[Dataset extract Boundary: Start]

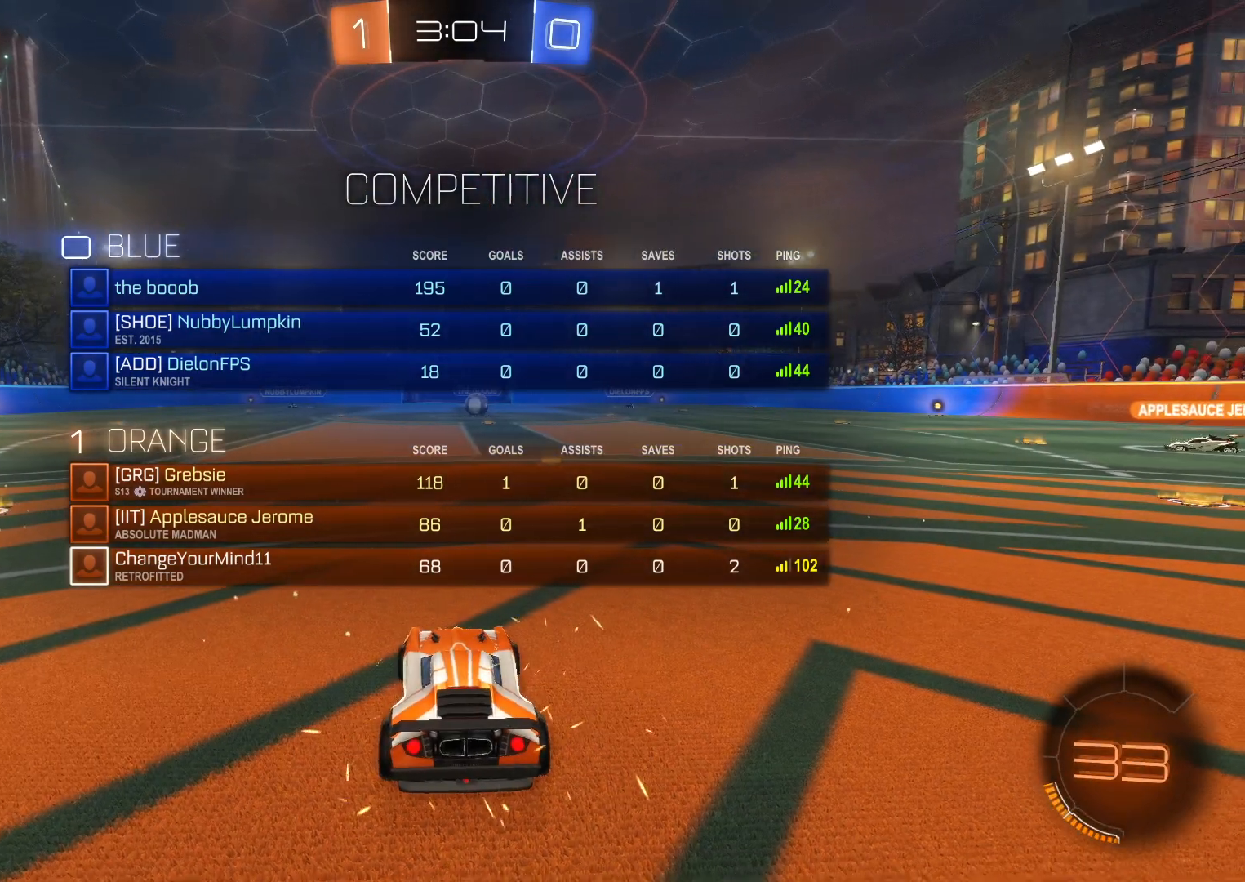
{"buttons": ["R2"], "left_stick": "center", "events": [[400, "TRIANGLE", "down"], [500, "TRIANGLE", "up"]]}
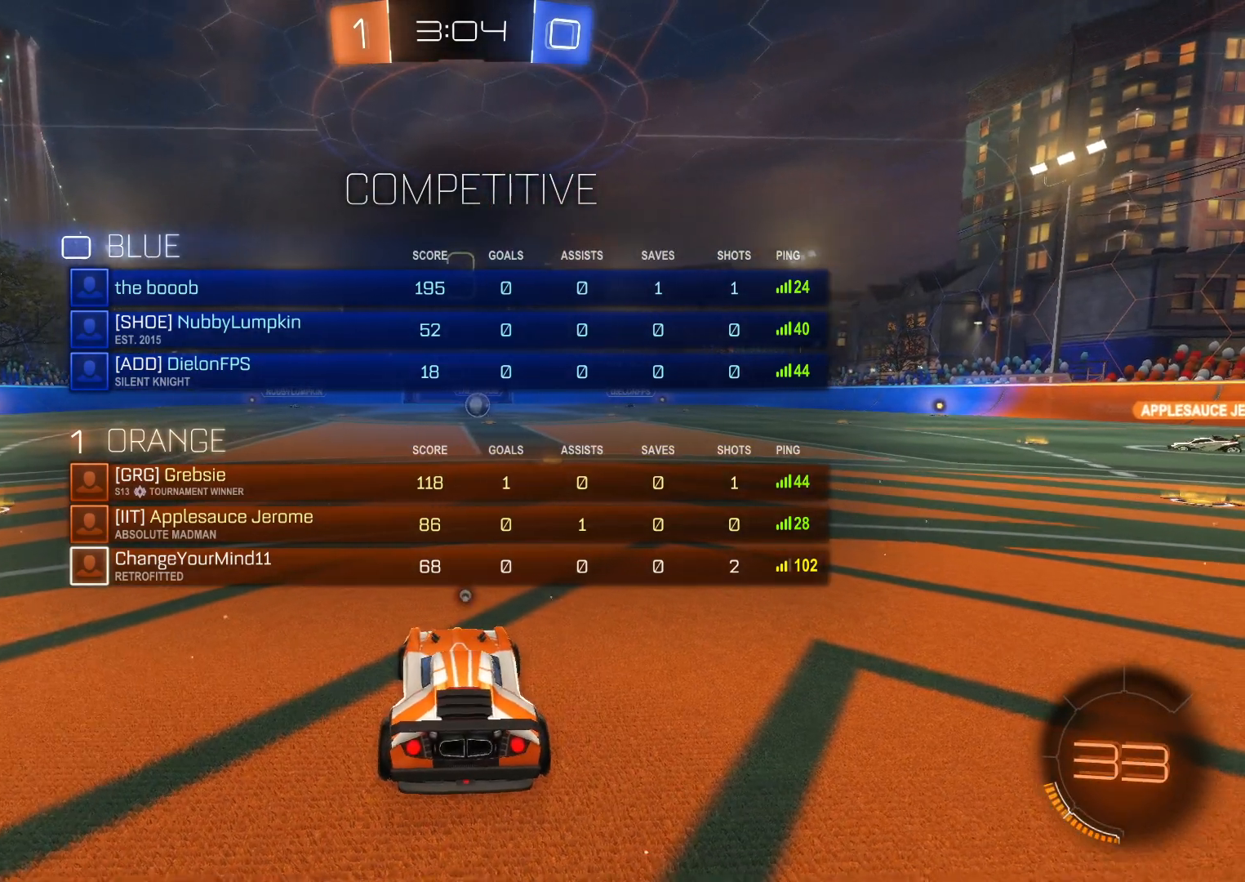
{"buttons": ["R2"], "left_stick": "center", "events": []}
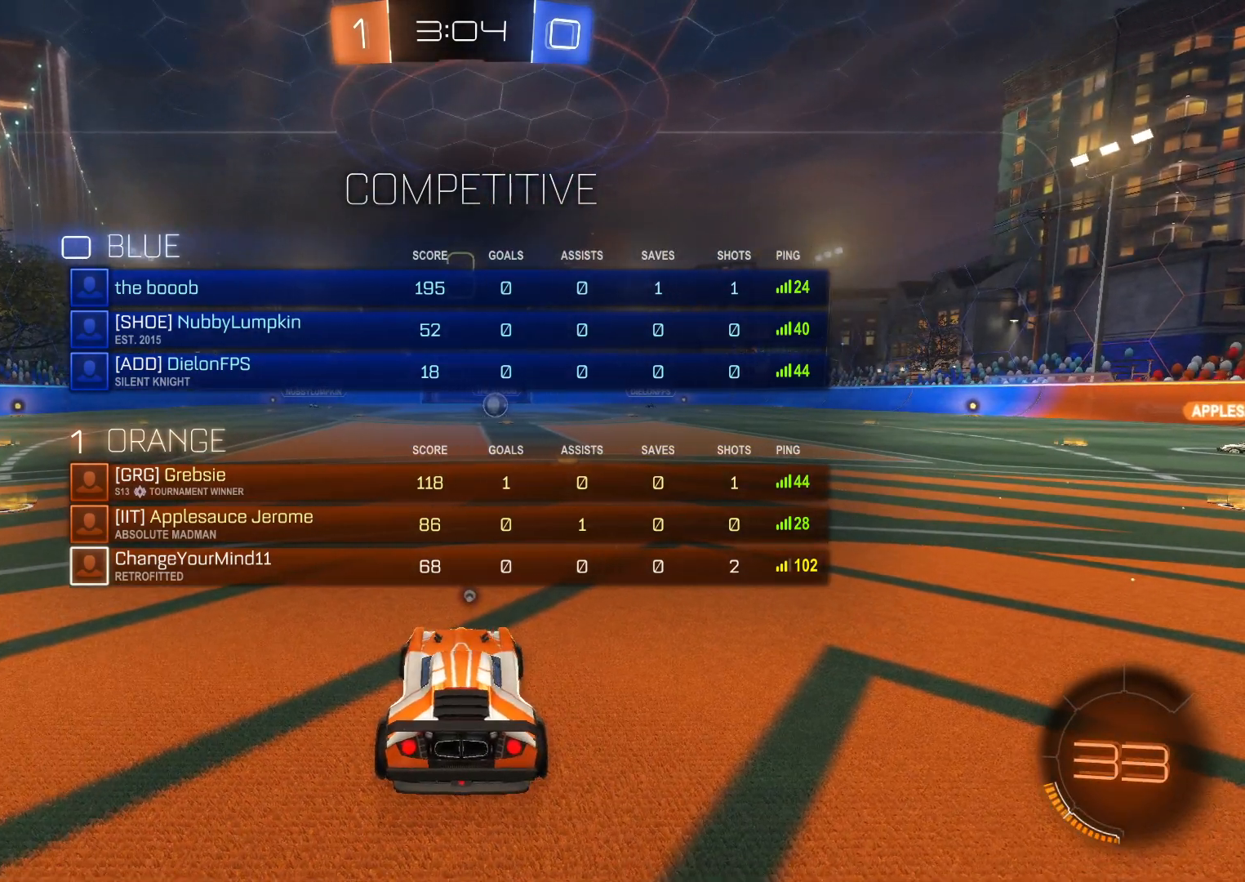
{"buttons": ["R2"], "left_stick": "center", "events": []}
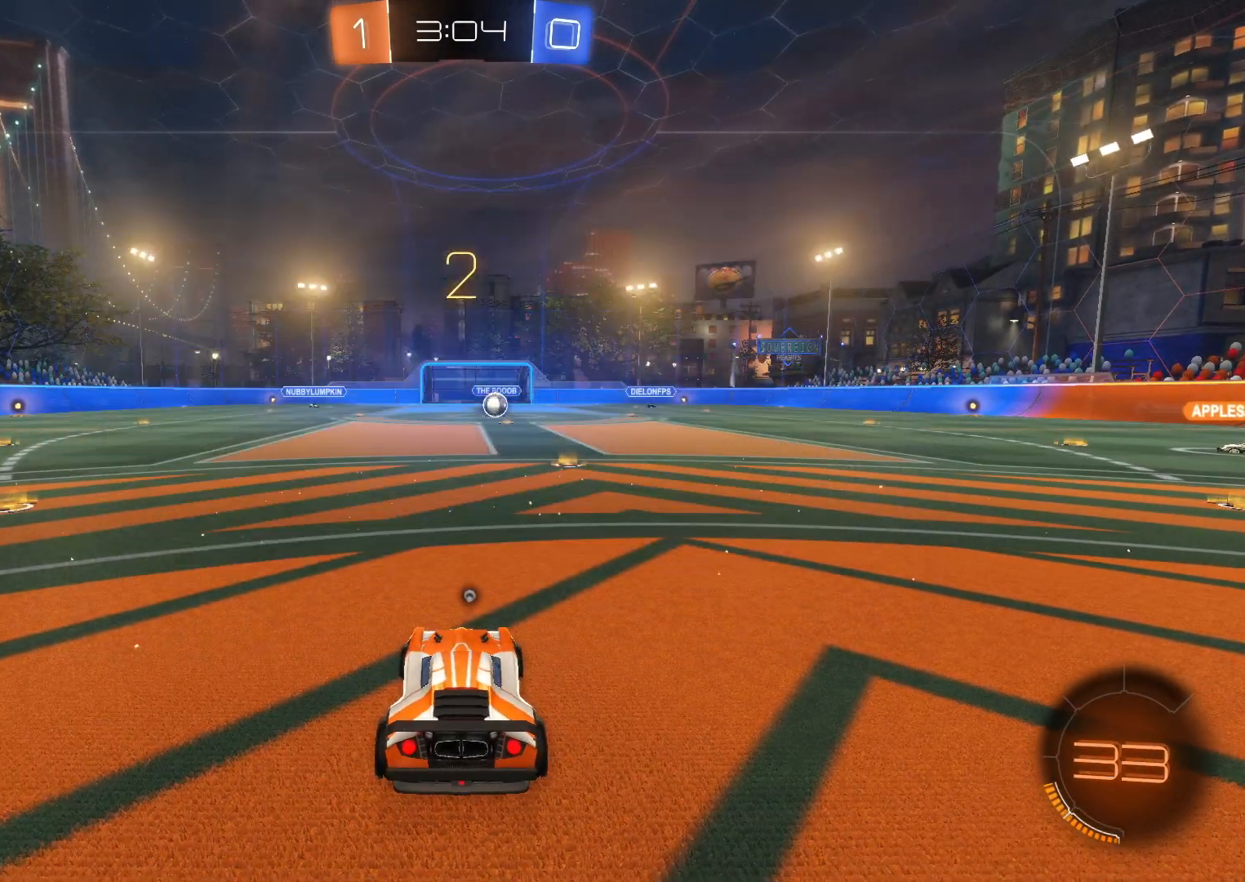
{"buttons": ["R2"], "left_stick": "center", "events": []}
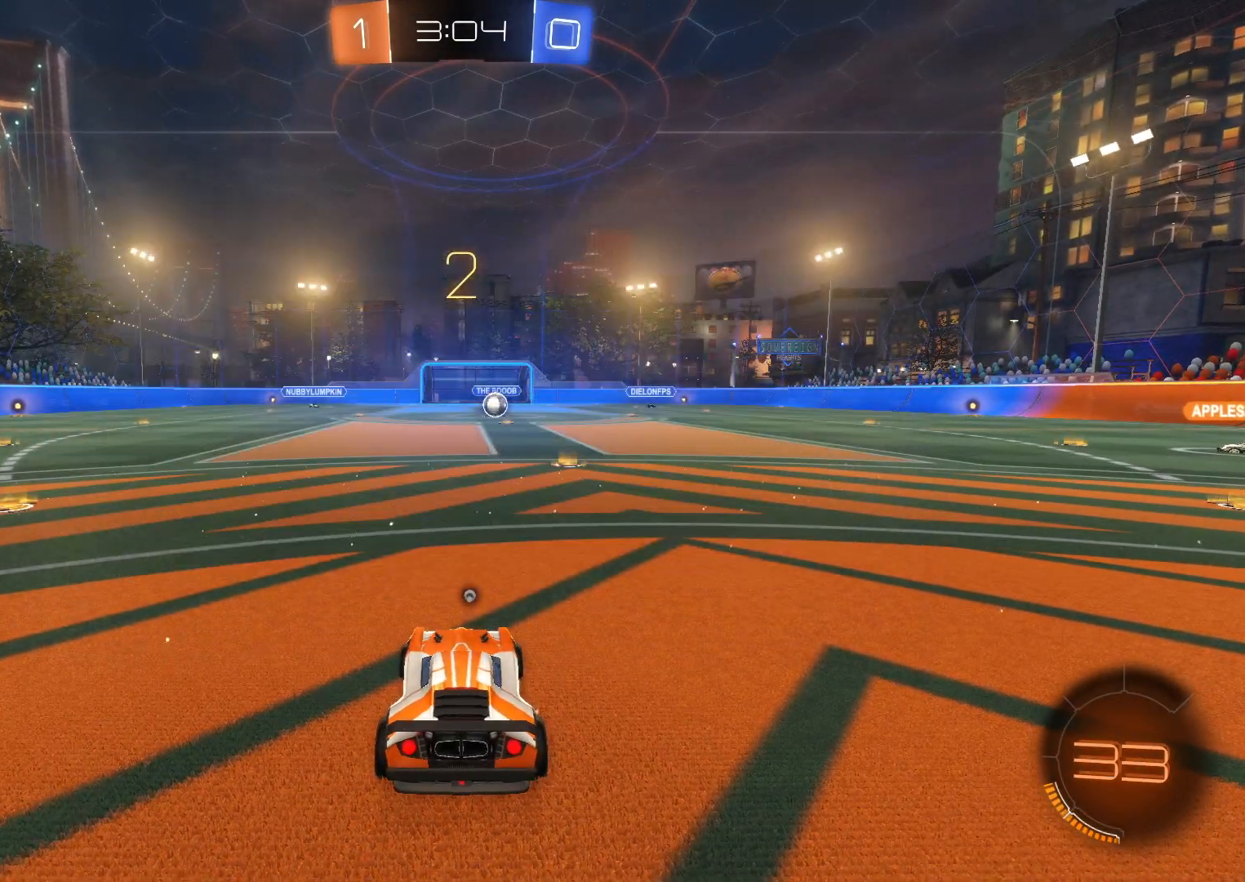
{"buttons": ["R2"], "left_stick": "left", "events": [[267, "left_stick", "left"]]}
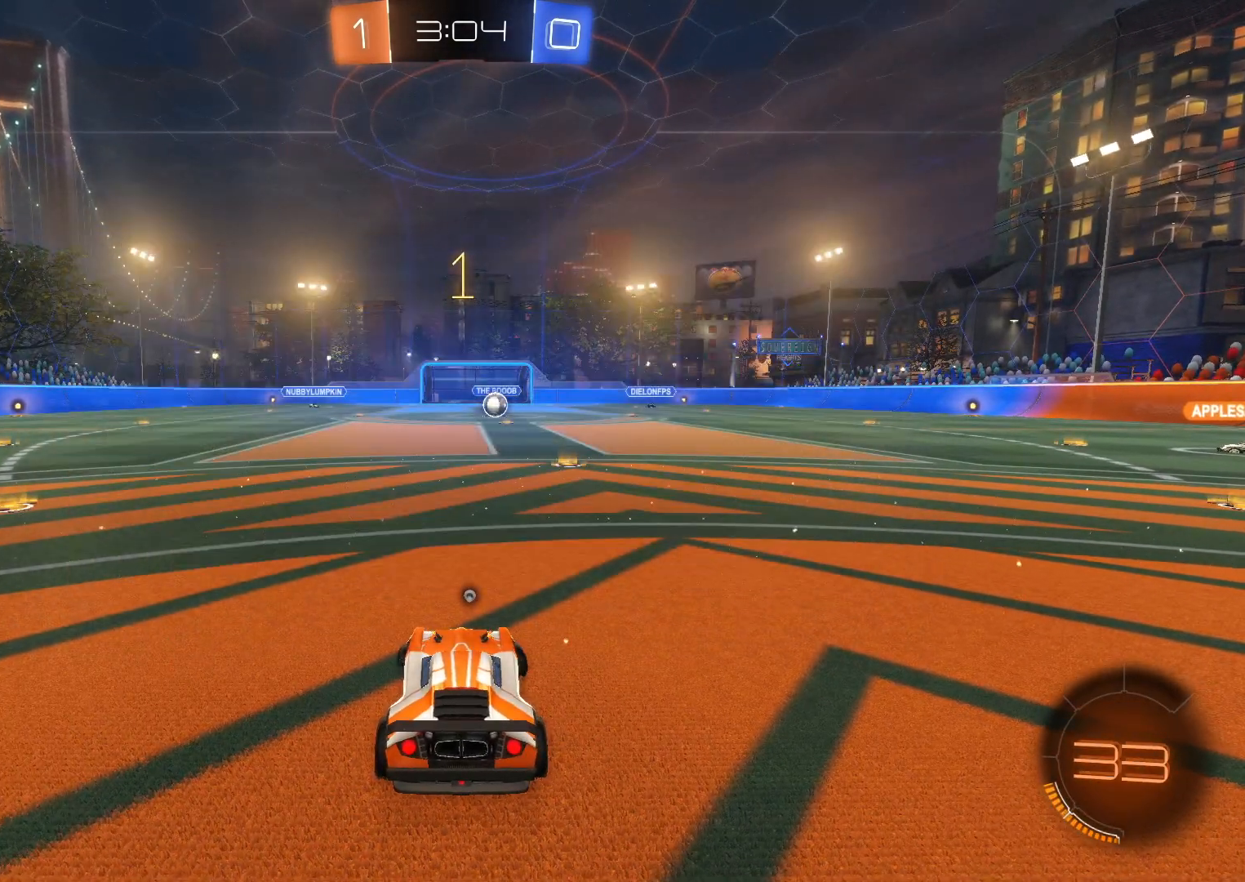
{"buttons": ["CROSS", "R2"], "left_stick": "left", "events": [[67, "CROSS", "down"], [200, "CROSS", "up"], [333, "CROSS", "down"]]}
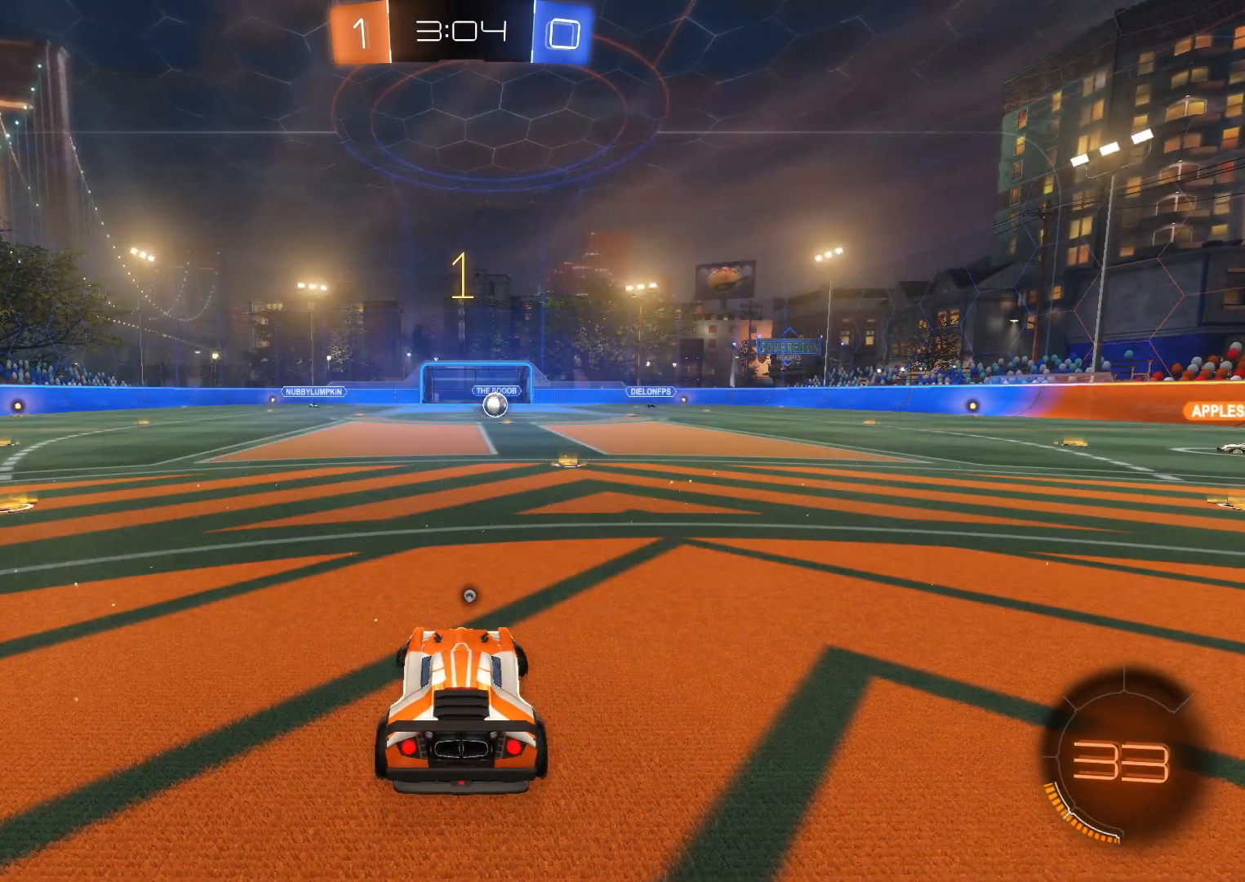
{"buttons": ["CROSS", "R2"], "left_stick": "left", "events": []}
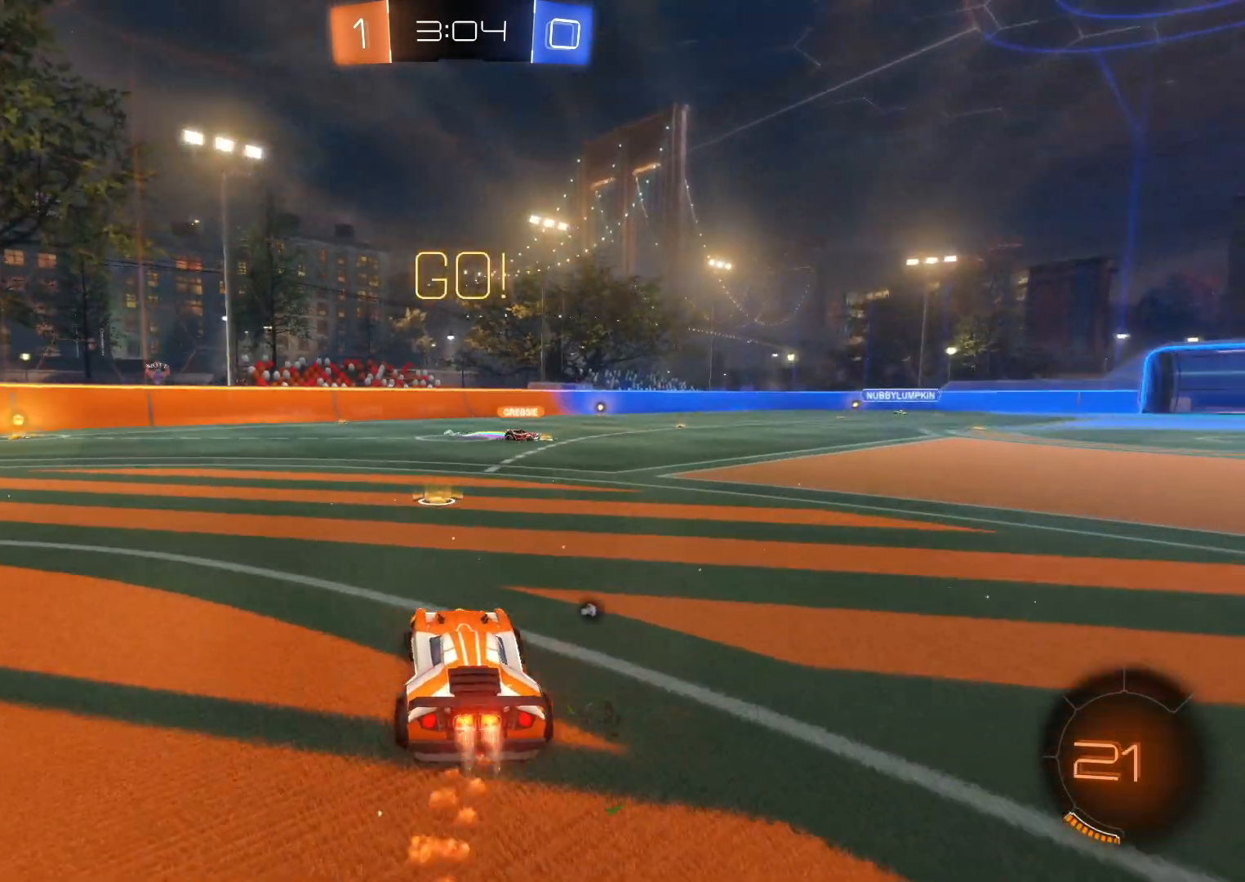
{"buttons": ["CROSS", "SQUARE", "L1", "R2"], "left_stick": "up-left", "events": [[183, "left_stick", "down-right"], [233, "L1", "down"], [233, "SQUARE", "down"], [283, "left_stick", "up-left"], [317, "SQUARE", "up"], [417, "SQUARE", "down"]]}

[Dataset extract Boundary: End]

Work instructions
Instruction for this listing: copy it exactly, but leave the images behind.

Answer space
{"buttons": ["R2"], "left_stick": "center", "events": [[400, "TRIANGLE", "down"], [500, "TRIANGLE", "up"]]}
{"buttons": ["R2"], "left_stick": "center", "events": []}
{"buttons": ["R2"], "left_stick": "center", "events": []}
{"buttons": ["R2"], "left_stick": "center", "events": []}
{"buttons": ["R2"], "left_stick": "left", "events": [[267, "left_stick", "left"]]}
{"buttons": ["CROSS", "R2"], "left_stick": "left", "events": [[67, "CROSS", "down"], [200, "CROSS", "up"], [333, "CROSS", "down"]]}
{"buttons": ["CROSS", "R2"], "left_stick": "left", "events": []}
{"buttons": ["CROSS", "SQUARE", "L1", "R2"], "left_stick": "up-left", "events": [[183, "left_stick", "down-right"], [233, "L1", "down"], [233, "SQUARE", "down"], [283, "left_stick", "up-left"], [317, "SQUARE", "up"], [417, "SQUARE", "down"]]}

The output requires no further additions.